On a single CPU core, the JAX implementation is slightly faster than the Numba version. However, changing the underlying algorithm yields a much larger speedup (a factor of four) even within Numba. This highlights that algorithmic improvements can be more impactful than framework changes.

When comparing Numba on 128 CPU cores to JAX on an A100 GPU, JAX is significantly faster for the original algorithm, as expected. However, for an alternative algorithm, JAX was slower, likely because the problem size was not large enough to saturate the GPU. In another example calculating a curvature matrix, the fastest algorithm on a single CPU core used sparse matrix operations in Numba. On the GPU, however, the dense JAX implementation was the fastest by a large margin.

Lessons Learned and Limitations

The key takeaway is that improving the algorithm within Numba can often provide significant speedups without needing to switch frameworks. The only fair comparison between Numba and JAX is on a single CPU core. The best algorithm often depends on the input size and the hardware, so it can be advantageous to maintain multiple implementations and profile them for each specific science case and system.
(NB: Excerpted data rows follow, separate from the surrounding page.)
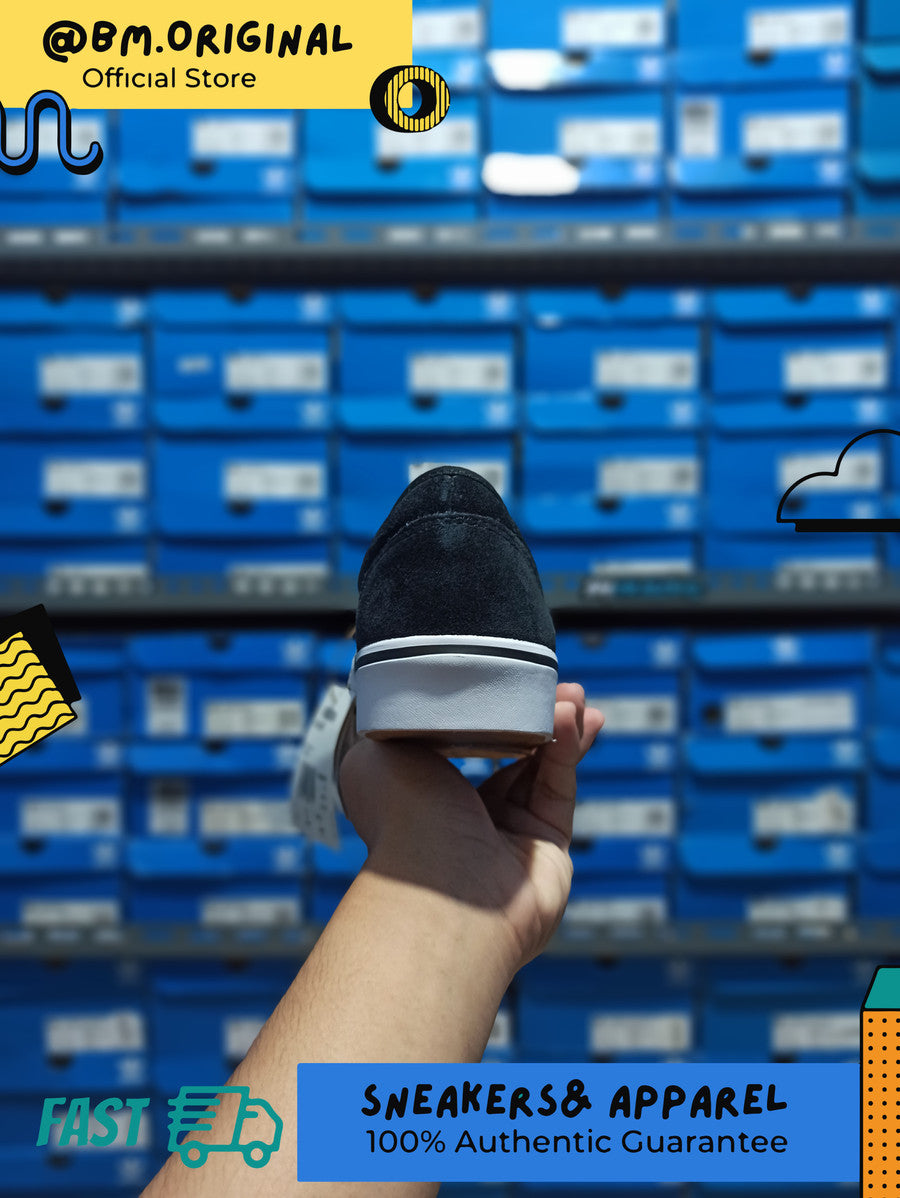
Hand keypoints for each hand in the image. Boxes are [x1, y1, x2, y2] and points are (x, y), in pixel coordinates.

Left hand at [339, 683, 602, 977]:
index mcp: (416, 794)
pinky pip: (557, 789)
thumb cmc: (401, 818)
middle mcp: (458, 817)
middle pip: (502, 752)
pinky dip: (567, 751)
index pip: (452, 740)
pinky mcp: (545, 848)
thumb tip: (407, 689)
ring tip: (575, 695)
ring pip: (538, 768)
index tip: (498, 675)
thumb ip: (395, 715)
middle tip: (550, 682)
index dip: (479, 707)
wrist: (443, 888)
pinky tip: (573, 719)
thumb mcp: (377, 749)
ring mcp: (503, 835)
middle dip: (528, 715)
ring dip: (557, 726)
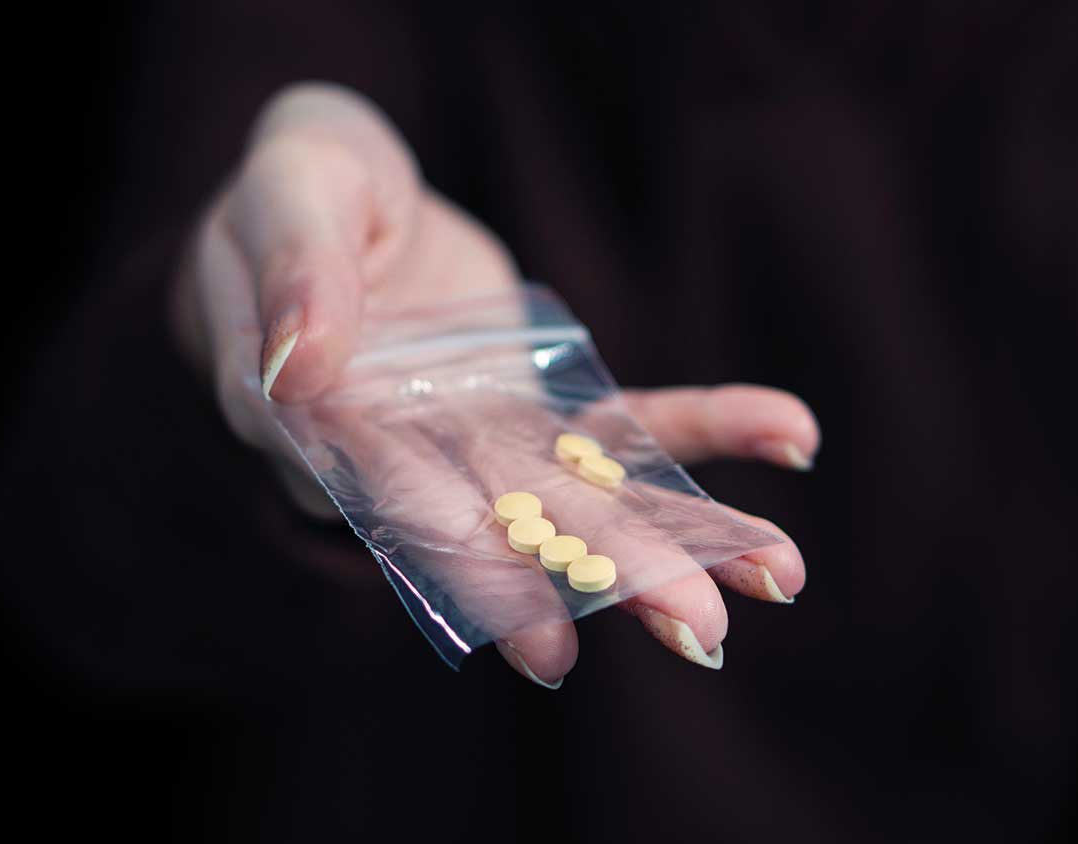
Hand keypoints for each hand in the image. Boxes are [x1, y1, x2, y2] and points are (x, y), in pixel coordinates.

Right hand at [171, 82, 819, 685]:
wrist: (338, 195)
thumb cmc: (291, 190)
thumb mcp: (284, 194)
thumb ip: (296, 269)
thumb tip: (305, 368)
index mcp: (324, 427)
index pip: (397, 502)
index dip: (467, 561)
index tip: (547, 627)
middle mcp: (412, 458)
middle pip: (512, 526)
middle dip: (608, 575)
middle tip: (700, 631)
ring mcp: (485, 441)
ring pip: (583, 500)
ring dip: (681, 538)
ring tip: (778, 572)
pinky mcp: (540, 409)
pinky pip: (629, 425)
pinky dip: (710, 429)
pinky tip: (792, 434)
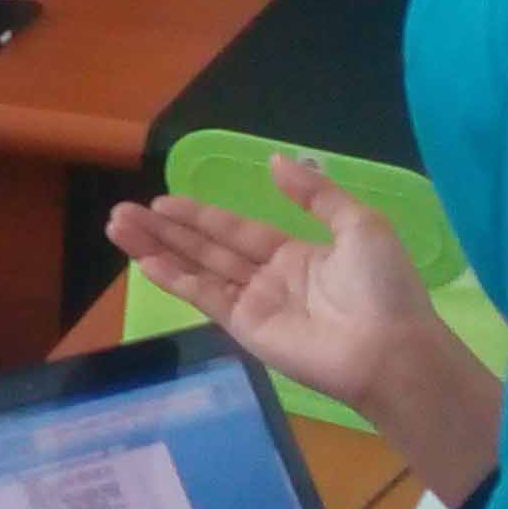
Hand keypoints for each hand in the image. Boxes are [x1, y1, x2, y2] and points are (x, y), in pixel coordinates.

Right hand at [106, 154, 503, 505]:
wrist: (390, 349)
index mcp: (297, 255)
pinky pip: (203, 297)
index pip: (237, 231)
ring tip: (117, 227)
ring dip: (157, 249)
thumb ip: (315, 194)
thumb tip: (276, 160)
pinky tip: (144, 263)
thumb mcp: (359, 224)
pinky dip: (173, 280)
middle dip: (165, 229)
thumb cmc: (382, 287)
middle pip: (206, 248)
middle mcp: (269, 279)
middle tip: (123, 211)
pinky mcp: (245, 328)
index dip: (200, 216)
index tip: (162, 200)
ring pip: (196, 269)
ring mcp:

A major limitation of JAX is its multi-threading support on CPUs, which is “survivable” at best. This reflects a lack of interest from the primarily machine-learning-focused community. In an HPC setting where you might use multiple levels of parallelism (e.g., SIMD, multithreading with OpenMP, multiprocessing with MPI), controlling thread counts in JAX is obscure. While there are workarounds, they have downsides. Forcing JAX to treat each CPU core as a separate device requires a distributed memory model with data sharding, and preliminary testing has not been promising for achieving good scaling.

So, does this solve the three-implementation problem? No. We are left with a Numba implementation that is better for multi-core CPUs and a JAX implementation that is better for accelerators. Even on a single CPU, Numba can sometimes be faster because JAX is a more restrictive language. The best approach appears to be keeping both implementations and targeting different use cases.

Conclusion

In summary, cosmology is amazing, and JAX is a fun, powerful language with a pure functional paradigm that makes it easy to achieve great speedups and deploy on GPUs. However, it is not a silver bullet for all HPC use cases, particularly those relying heavily on multi-core CPU parallelism. Thank you.